Material for this task START

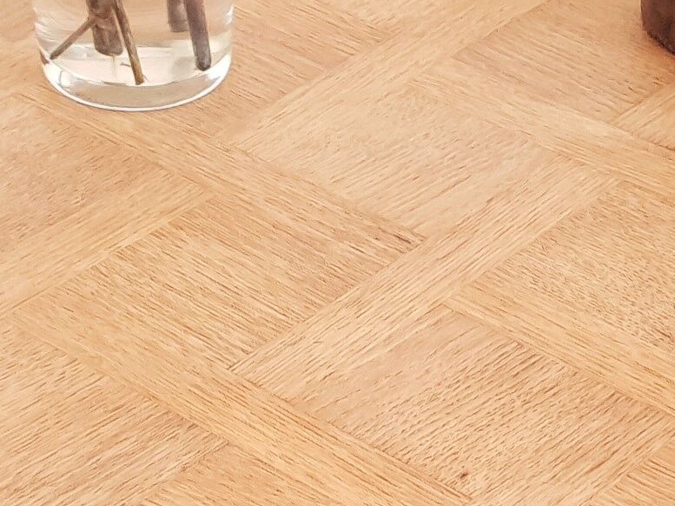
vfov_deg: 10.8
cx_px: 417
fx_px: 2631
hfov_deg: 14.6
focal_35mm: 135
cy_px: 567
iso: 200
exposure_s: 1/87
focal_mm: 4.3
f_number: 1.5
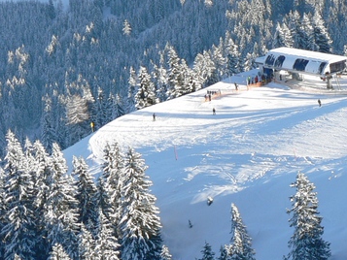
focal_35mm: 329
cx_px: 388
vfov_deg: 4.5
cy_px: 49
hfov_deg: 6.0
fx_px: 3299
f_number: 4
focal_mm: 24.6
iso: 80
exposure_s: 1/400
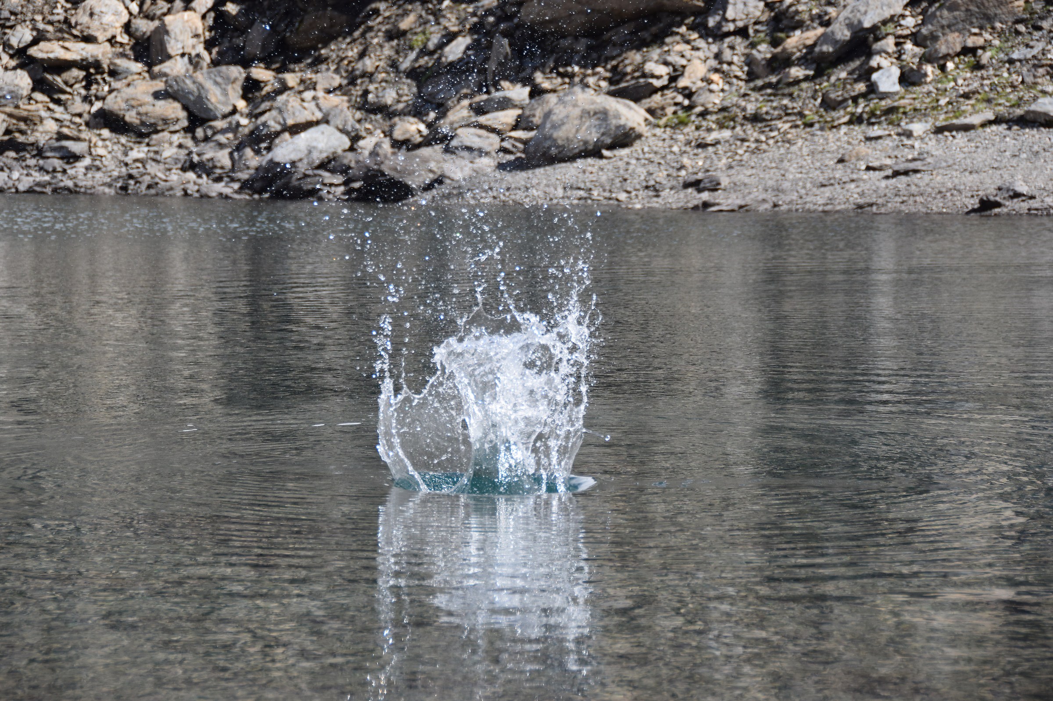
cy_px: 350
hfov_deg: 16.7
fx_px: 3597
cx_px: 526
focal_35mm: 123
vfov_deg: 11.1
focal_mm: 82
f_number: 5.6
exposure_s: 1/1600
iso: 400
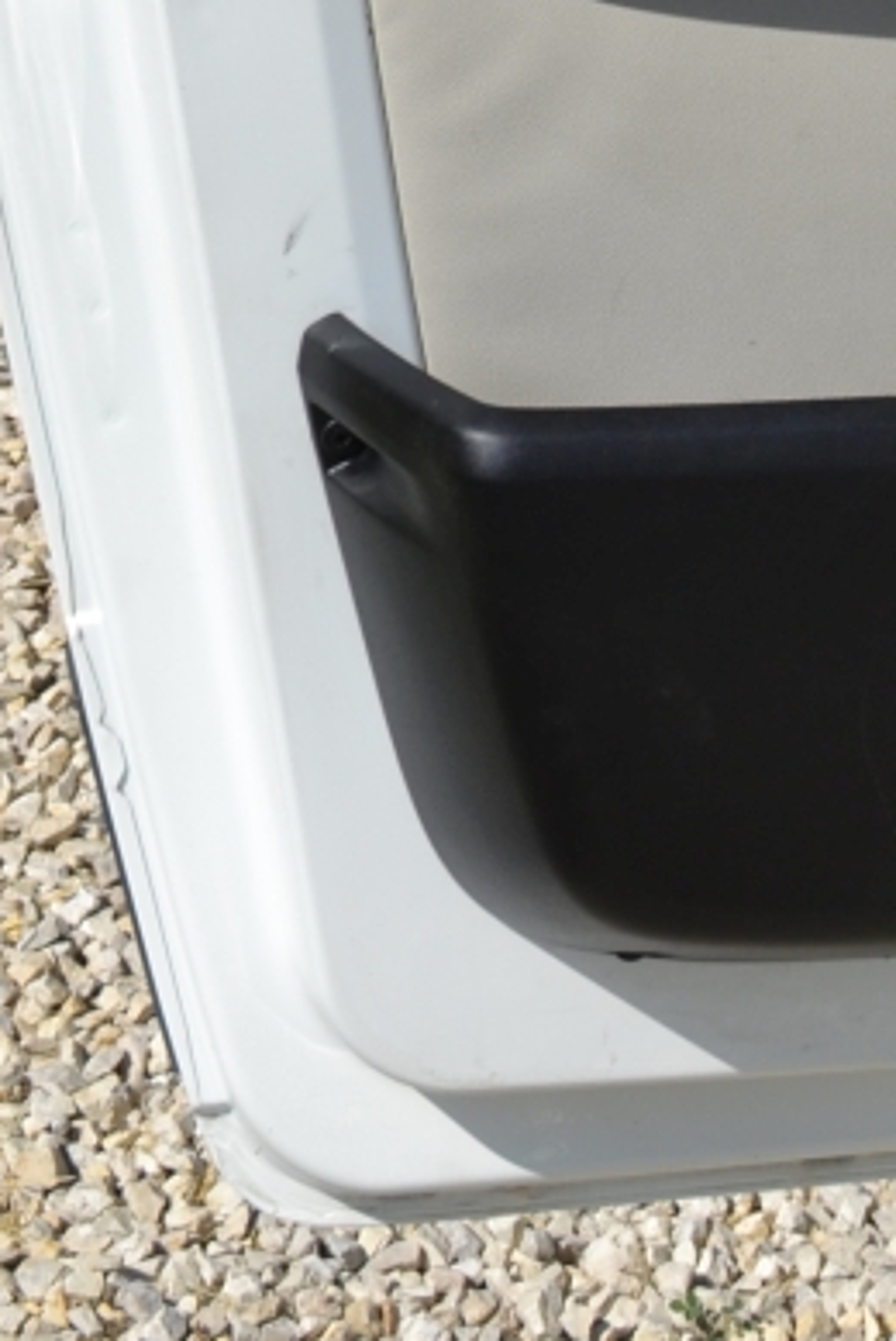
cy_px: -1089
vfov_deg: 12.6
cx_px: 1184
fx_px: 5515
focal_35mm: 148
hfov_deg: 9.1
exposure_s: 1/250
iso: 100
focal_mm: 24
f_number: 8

Material for this task END

Exercise requirements: Copy out the lines starting at the one containing "cy_px: -1089" and ending with the last line of the entries. Include nothing else.

Result below:
cy_px: -1089
vfov_deg: 12.6
cx_px: 1184
fx_px: 5515
focal_35mm: 148
hfov_deg: 9.1
exposure_s: 1/250
iso: 100
focal_mm: 24
f_number: 8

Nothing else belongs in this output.